'''
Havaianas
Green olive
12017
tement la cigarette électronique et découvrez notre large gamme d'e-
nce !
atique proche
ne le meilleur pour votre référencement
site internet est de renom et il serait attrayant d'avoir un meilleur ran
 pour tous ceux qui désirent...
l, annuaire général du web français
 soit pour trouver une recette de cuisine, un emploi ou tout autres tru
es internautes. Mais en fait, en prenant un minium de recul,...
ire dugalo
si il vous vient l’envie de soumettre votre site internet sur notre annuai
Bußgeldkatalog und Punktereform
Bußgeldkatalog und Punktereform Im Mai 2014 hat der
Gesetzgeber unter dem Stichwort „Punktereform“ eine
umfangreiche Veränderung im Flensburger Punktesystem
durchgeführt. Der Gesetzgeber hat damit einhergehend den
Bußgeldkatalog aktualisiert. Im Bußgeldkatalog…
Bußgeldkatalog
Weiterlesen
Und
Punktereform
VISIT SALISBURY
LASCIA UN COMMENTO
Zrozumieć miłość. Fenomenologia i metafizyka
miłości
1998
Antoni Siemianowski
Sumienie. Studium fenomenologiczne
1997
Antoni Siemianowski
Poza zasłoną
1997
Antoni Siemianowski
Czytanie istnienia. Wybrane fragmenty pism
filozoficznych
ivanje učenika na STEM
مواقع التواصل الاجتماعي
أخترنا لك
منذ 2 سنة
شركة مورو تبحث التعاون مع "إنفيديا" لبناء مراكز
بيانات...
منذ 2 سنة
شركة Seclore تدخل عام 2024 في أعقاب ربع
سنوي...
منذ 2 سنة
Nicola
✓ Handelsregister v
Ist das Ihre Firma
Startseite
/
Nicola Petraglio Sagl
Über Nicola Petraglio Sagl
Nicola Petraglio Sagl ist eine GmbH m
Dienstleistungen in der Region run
'''
__What to do__
Give every line of the material that includes the string "votre".

__Exercise result__
ne le meilleur pour votre référencement
si il vous vient l’envie de soumettre votre site internet sur notre annuai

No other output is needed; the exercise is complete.